*GIVEN RECORDS*:
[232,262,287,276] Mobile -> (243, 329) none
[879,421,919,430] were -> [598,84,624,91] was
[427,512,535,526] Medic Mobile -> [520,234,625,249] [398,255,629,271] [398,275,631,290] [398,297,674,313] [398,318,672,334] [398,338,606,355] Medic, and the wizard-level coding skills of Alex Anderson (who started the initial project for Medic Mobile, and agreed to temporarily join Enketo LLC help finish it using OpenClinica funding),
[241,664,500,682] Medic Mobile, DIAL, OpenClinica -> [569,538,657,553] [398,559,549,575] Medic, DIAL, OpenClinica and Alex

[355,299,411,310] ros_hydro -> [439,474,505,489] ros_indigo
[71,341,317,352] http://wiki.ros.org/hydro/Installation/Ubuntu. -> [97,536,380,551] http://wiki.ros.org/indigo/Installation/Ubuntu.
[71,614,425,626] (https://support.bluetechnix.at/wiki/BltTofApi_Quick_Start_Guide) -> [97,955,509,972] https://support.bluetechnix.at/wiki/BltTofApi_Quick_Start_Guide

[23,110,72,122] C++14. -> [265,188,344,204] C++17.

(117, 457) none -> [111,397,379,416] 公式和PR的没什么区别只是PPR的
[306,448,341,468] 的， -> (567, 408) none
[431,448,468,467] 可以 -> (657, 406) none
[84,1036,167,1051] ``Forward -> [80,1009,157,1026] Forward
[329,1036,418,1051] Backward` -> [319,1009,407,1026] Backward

*WORK TASK*: Print the entries again so that each one matches exactly.

*WRITTEN SOLUTION*:
[232,262,287,276] Mobile -> (243, 329) none
[879,421,919,430] were -> [598,84,624,91] was
[427,512,535,526] Medic Mobile -> [520,234,625,249] [398,255,629,271] [398,275,631,290] [398,297,674,313] [398,318,672,334] [398,338,606,355] Medic, and the wizard-level coding skills of Alex Anderson (who started the initial project for Medic Mobile, and agreed to temporarily join Enketo LLC help finish it using OpenClinica funding),
[241,664,500,682] Medic Mobile, DIAL, OpenClinica -> [569,538,657,553] [398,559,549,575] Medic, DIAL, OpenClinica and Alex

[355,299,411,310] ros_hydro -> [439,474,505,489] ros_indigo
[71,341,317,352] http://wiki.ros.org/hydro/Installation/Ubuntu. -> [97,536,380,551] http://wiki.ros.org/indigo/Installation/Ubuntu.
[71,614,425,626] (https://support.bluetechnix.at/wiki/BltTofApi_Quick_Start_Guide) -> [97,955,509,972] https://support.bluetechnix.at/wiki/BltTofApi_Quick_Start_Guide

[23,110,72,122] C++14. -> [265,188,344,204] C++17.

(117, 457) none -> [111,397,379,416] 公式和PR的没什么区别只是PPR的
[306,448,341,468] 的， -> (567, 408) none
[431,448,468,467] 可以 -> (657, 406) none
[84,1036,167,1051] ``Forward -> [80,1009,157,1026] Forward
[329,1036,418,1051] Backward` -> [319,1009,407,1026] Backward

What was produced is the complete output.